Hitchcock used this device to similar effect in Psycho, where our attachment to the doomed Marion Crane was meant to evoke Norman Bates’ own attachment to his mother, snatched away; it might also take us back to the connection we felt to our own mothers, where we first established a sense of the world as a place of nourishment and unity. And maybe in some way, too, Barbara is the mother to a new generation of lost souls, in a daze until very recently, still unable to discern the dream from reality or even feel capable of effecting any change in the now anarchic landscape. Pulled in to the drama by the homely woman’s psychic crisis, nothing really lets us out; having been forced to share her loneliness, helplessness and confusion, the destruction of her ego leaves us, in turn, desolated.

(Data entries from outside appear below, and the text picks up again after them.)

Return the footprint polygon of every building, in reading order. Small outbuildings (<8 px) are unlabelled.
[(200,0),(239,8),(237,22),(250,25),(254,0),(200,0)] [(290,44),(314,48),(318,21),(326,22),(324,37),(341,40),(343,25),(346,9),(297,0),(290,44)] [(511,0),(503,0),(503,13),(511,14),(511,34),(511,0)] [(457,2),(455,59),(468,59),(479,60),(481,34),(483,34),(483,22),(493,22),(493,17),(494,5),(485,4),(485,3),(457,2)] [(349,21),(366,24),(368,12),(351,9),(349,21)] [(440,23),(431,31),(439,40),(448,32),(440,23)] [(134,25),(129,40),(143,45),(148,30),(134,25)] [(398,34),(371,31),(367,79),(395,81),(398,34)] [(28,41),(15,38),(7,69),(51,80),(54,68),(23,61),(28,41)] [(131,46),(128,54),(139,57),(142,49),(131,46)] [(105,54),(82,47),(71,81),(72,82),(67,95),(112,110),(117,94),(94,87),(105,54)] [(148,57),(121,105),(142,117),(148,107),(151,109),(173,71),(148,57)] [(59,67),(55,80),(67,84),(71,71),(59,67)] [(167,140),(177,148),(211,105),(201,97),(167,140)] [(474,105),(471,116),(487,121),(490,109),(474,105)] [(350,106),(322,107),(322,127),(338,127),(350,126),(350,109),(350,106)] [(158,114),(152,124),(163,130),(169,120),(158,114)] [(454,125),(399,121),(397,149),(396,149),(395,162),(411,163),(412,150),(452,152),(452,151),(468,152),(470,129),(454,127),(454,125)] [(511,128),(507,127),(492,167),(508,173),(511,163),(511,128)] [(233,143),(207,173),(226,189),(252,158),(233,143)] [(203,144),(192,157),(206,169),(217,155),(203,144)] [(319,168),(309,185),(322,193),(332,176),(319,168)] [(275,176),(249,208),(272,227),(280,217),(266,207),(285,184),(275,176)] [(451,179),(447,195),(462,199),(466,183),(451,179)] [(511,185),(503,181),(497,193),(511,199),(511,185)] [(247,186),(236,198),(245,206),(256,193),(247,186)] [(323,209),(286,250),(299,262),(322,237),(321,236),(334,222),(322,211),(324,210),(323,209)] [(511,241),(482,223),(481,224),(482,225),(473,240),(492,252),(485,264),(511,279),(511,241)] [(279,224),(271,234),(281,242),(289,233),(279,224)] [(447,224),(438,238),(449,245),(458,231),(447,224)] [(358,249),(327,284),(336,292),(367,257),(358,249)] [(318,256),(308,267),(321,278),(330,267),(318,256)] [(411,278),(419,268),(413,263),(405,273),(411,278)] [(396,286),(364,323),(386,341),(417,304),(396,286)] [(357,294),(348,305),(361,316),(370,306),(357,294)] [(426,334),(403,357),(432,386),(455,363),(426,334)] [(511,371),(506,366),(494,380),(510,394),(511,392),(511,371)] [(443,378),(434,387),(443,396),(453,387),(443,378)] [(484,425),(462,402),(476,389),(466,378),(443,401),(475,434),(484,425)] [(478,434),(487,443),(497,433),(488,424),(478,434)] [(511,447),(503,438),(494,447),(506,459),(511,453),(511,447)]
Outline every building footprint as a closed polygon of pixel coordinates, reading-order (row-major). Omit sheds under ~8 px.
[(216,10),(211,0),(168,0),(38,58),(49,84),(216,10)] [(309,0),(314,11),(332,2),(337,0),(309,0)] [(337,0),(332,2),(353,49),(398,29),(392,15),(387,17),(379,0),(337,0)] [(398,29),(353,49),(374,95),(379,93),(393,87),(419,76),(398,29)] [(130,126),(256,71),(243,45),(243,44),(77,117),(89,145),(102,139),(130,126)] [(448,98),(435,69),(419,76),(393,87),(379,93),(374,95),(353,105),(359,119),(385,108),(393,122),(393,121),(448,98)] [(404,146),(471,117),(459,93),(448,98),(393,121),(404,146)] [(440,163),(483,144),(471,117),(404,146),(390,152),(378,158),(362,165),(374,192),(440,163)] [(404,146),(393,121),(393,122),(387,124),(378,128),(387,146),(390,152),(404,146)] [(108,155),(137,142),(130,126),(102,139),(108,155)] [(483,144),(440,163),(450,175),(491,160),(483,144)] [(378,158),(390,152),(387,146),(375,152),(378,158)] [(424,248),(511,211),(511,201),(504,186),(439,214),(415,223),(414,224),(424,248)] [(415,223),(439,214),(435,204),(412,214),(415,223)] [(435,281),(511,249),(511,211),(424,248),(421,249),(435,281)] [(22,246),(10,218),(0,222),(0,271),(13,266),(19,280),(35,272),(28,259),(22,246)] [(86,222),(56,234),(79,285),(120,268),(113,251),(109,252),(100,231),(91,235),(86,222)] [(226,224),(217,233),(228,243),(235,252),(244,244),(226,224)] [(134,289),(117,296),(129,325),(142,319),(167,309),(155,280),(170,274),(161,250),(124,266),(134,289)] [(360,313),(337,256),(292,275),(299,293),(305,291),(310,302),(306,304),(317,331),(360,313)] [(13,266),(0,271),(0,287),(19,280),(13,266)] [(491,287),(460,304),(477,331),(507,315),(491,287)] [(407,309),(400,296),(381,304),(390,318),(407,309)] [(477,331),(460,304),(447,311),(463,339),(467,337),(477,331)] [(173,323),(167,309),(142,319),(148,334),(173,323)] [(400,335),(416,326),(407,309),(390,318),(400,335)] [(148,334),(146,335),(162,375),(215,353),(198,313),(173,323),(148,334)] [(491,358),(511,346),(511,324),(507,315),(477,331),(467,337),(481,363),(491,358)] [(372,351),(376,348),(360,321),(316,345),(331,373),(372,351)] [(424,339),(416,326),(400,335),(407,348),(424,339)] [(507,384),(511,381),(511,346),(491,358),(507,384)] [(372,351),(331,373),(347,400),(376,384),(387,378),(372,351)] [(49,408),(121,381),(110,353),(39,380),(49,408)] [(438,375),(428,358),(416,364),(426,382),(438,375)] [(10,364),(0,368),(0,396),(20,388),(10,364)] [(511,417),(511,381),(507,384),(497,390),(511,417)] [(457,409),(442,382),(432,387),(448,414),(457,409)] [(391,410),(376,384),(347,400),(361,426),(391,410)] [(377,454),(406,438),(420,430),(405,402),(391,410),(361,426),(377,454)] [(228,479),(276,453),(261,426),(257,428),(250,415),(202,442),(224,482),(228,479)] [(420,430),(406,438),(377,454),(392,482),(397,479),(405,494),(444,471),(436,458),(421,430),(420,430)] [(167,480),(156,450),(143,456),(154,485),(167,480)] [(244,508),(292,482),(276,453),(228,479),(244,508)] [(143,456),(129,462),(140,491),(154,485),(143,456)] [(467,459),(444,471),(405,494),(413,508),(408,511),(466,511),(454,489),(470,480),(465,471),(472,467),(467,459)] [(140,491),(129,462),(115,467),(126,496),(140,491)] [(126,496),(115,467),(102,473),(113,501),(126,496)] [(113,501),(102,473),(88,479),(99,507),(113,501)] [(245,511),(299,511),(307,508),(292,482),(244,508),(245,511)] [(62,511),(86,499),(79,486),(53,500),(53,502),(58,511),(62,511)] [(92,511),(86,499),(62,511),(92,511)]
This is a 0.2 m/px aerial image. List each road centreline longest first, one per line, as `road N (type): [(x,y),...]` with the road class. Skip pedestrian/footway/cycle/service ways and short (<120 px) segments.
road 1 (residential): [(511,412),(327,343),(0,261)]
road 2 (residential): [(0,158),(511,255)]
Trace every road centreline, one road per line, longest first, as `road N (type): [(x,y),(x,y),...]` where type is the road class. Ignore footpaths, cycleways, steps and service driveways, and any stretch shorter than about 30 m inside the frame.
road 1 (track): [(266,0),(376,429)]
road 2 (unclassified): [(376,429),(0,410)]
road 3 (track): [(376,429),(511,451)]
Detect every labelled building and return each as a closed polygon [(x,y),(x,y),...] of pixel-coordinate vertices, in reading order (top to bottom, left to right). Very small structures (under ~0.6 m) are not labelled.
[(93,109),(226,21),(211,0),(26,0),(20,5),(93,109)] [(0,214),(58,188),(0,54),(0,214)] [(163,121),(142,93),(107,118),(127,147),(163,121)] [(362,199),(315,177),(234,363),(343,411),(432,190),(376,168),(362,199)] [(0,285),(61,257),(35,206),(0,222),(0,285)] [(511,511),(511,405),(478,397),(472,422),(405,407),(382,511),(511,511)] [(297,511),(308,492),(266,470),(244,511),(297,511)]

Because of the way the film weaves its spell upon us, drawing us in to the universal experience of dreaming and sleep and playing on our unconscious relation to the screen

as surrogate mother, it reconnects us to the experience of community even while exploding that community from the inside.

This is perhaps the real reason Night has remained so effective through the years despite the changing fashions of the gore

genre it helped inaugurate (the army of zombie rip-offs following it their own march of the living dead, mindlessly reiterating the movement of the original until finally cannibalizing themselves into nonexistence). Unlike all such trends and currents – unlike even the personality of our wilting main character and Romero’s attempts to negate his own narrative – through the intimacy of the film’s dream structure and the sharing of another’s personal and private mindspace, in Night of the Living Dead, the human material endures.